To solve this problem, we can break down the velocities into their components and then add them up.
a. To find the component form of the velocity of the airplane, we can use trigonometry. The given bearing of the airplane is 285 degrees, which means the angle with the horizontal axis is 90 degrees - 285 degrees = -195 degrees. The magnitude of the velocity is given as 480 mph, so the component form of the airplane's velocity is (-480 cos 195 degrees, -480 sin 195 degrees).
b. To find the actual speed and direction of the airplane, we need to consider the effect of the wind. Since the wind is blowing at a bearing of 265 degrees, we can subtract 265 degrees from the bearing of the airplane (285 degrees) to find the relative bearing between the airplane and the wind. The relative bearing is 285 degrees - 265 degrees = 20 degrees.
Now, we can use trigonometry to find the resulting speed and direction of the airplane. The magnitude of the resulting velocity can be found using the Pythagorean theorem:
Resulting speed = sqrt[(component of airplane velocity)^2 + (component of wind velocity)^2]
component of airplane velocity = -480 cos 195 degrees
component of wind velocity = 30 sin 20 degrees (since the wind is blowing in the opposite direction of the airplane)
Plugging in the values, we have:
Resulting speed = sqrt[(-480 cos 195 degrees)^2 + (30 sin 20 degrees)^2]

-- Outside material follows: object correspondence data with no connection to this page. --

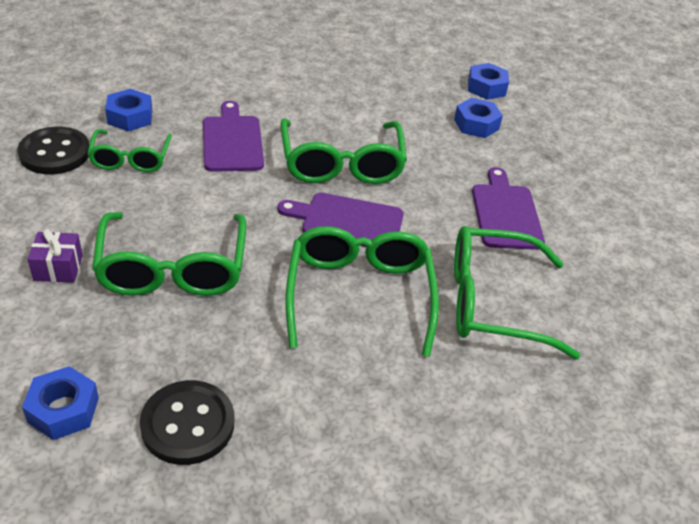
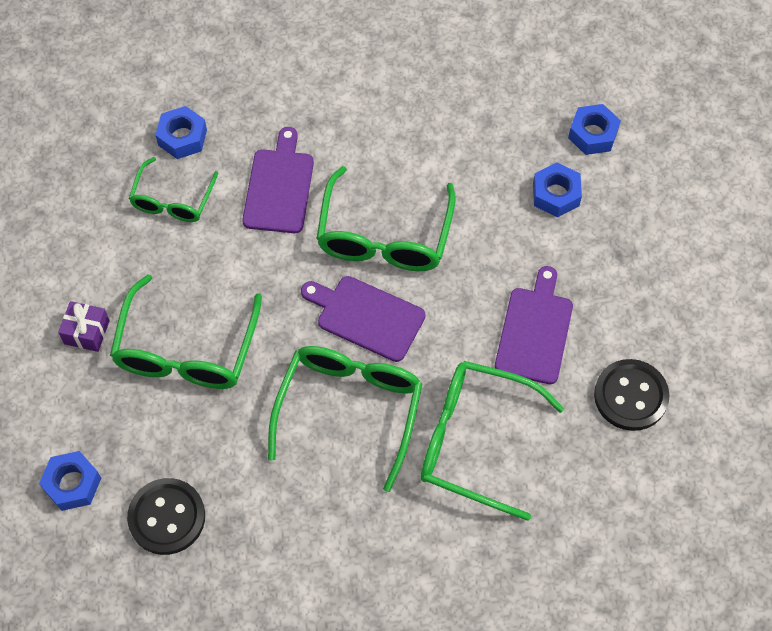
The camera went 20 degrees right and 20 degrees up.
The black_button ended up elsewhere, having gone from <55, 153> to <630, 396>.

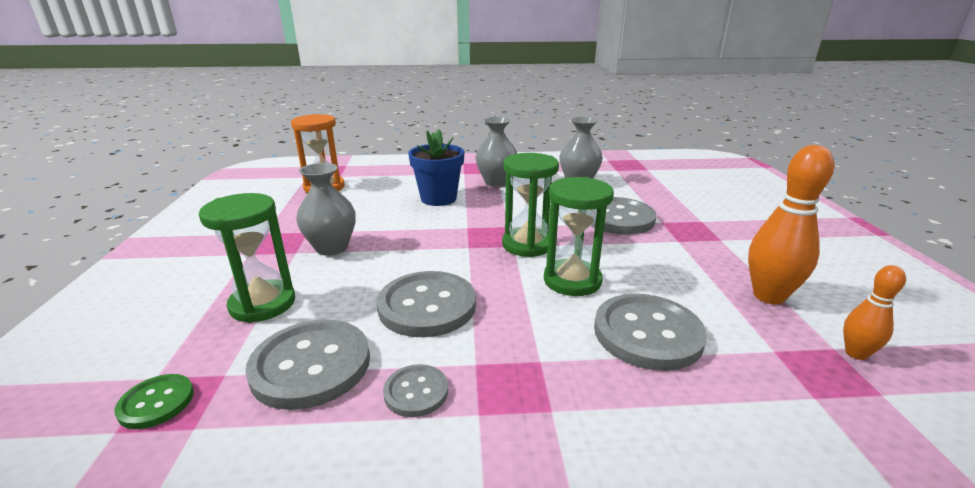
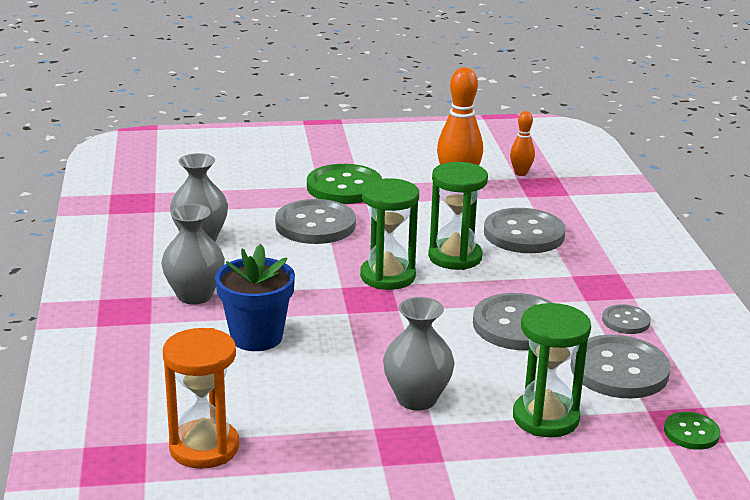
The camera went 95 degrees left and 0 degrees up.
The second view gained the green_button at <344, 187>.

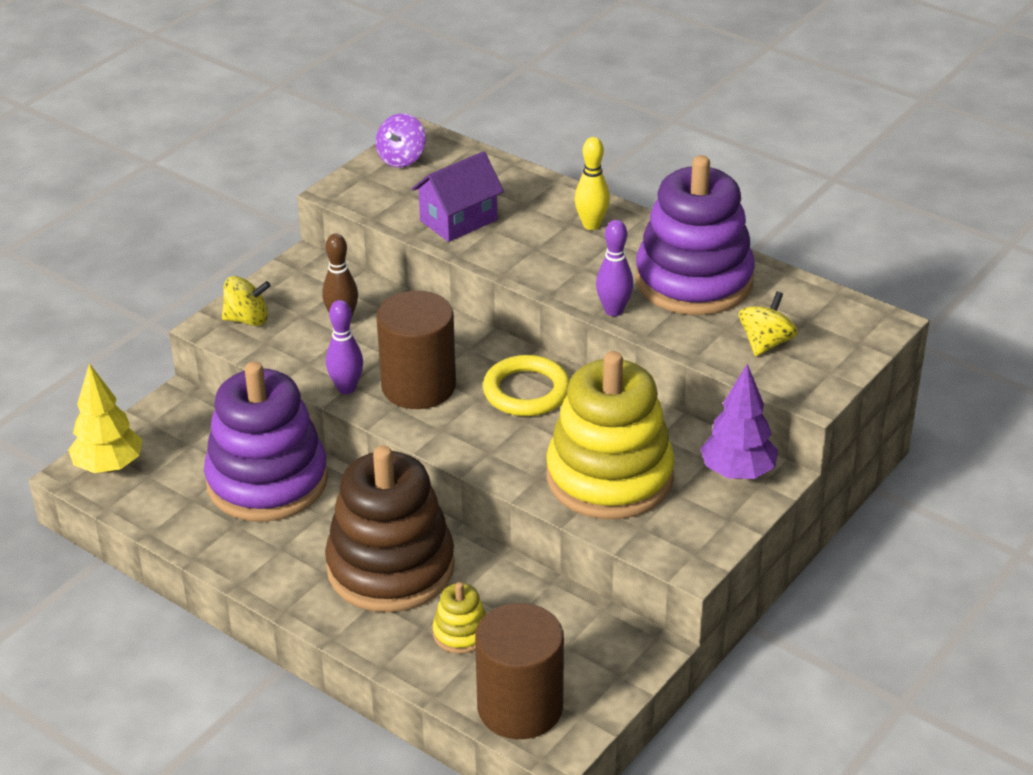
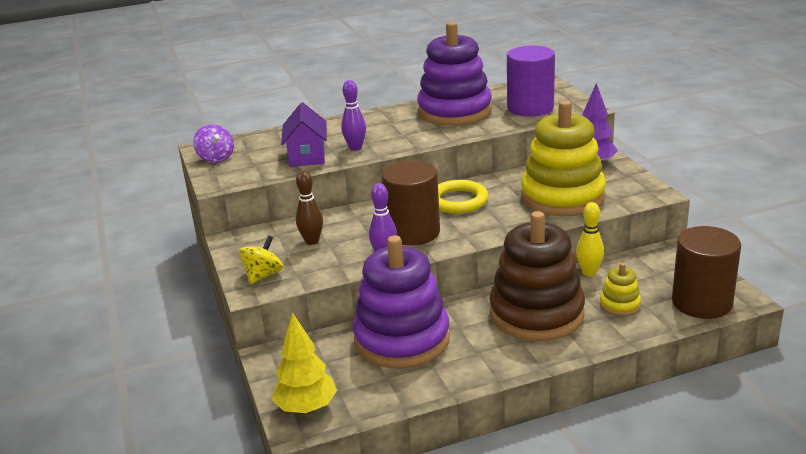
The camera went 55 degrees left and 10 degrees down.
The yellow_bowling_pin ended up elsewhere, having gone from <591, 225> to <589, 272>.
The purple_bowling_pin ended up elsewhere, having gone from <613, 310> to <355, 148>.
Where the yellow_spinning_top stood at <766, 343>, the purple_cylinder came to stand at <530, 108>.

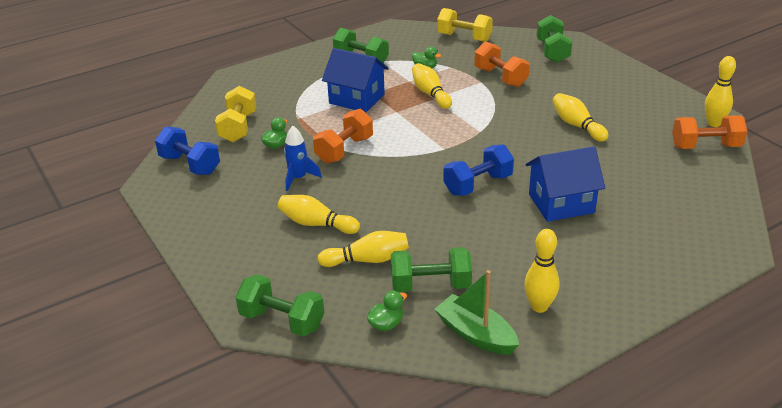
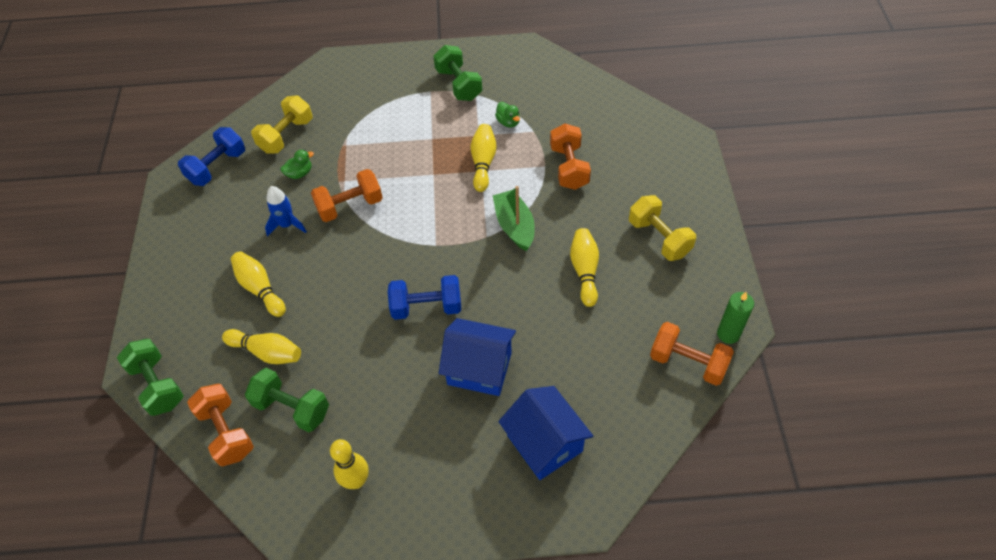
The camera went 30 degrees right and 20 degrees up.
The blue_dumbbell at <190, 165> ended up facing another way, 60 degrees clockwise from before.
The blue_house ended up elsewhere, having gone from <356, 99> to <544, 443>.
Where the green_duck stood at <386, 324>, the orange_dumbbell came to stand at <226, 432>.
The green_boat ended up elsewhere, having gone from <476, 334> to <514, 226>.
The yellow_dumbbell ended up elsewhere, having gone from <464, 37> to <659, 238>.
The second view lost the green_dumbbell at <552, 51>.
Where the yellow_bowling_pin stood at <713, 123>, the green_candle came to stand at <728, 334>.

To find the direction, we can use the tangent function:
Direction = arctan[(component of wind velocity)/(component of airplane velocity)]
Direction = arctan[(30 sin 20 degrees)/(-480 cos 195 degrees)]
Remember to convert the angle from radians back to degrees.
By calculating the above expressions, you will be able to find the actual speed and direction of the airplane.